There are some other inconsistencies in your summation, however. One of these is a "fencepost" problem: you seem to have difficulty deciding whether your room of dimensions $W \times H$ has $H$ rows of lattice points with $W$ points in each row or $H+1$ rows of lattice points with $W+1$ points in each row.

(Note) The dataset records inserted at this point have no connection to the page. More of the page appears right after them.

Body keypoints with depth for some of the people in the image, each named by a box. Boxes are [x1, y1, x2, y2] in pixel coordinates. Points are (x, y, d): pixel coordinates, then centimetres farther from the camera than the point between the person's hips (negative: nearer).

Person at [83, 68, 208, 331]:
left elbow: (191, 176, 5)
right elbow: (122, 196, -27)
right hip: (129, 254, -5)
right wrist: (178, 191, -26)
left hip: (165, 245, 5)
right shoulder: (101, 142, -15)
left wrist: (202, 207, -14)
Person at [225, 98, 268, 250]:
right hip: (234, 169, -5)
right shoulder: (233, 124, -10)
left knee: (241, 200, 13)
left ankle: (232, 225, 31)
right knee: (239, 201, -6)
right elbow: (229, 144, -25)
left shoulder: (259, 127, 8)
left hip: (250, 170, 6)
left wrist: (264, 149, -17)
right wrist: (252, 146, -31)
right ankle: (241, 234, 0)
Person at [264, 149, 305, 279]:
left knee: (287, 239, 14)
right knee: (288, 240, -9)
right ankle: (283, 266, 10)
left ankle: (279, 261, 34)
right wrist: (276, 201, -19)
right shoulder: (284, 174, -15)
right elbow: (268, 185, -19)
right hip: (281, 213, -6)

The claim that there are $\binom{WH}{N}$ ways to place $N$ students says that you are thinking of $H$ rows with $W$ points in each row, but a summation of the form

$$ \sum_{x_i = 0}^{W} \sum_{y_i = 0}^{H} $$

creates $(W+1)(H+1)$ terms corresponding to $H+1$ rows with $W+1$ points in each row.

If you really want $H$ rows with $W$ points in each row, a possible summation is

$$ \sum_{x_1 = 0}^{W-1} \sum_{y_1 = 0}^{H-1} \sum_{x_2 = 0}^{W-1} \sum_{y_2 = 0}^{H-1} \sqrt{(x_1 - x_2)^2 + (y_1 - y_2)^2}. $$ By stopping at $W-1$ you ensure that you only count $W$ rows.

Alternatively, you can let the coordinates run from $1$ to $W$ and $1$ to $H.$

If you really want coordinates from $0$ to $W$ and $0$ to $H$ then you must account for $(W+1)(H+1)$ lattice points, and the factor out front becomes

$$\frac{1}{2\binom{(W+1)(H+1)}{2}} = \frac{1}{(W+1)(H+1)(WH + W + H)}.$$

By the way, in general when summing over pairs of distinct points in a rectangular grid I would have written the last summation as something like $$ \sum_{\substack{0 \leq y_2 \leq H - 1\\(x_2,y_2)\neq(x_1,y_1)}}, $$ but I realize that in this particular summation, the terms where $(x_2,y_2)=(x_1,y_1)$ come out to zero and have no effect on the result.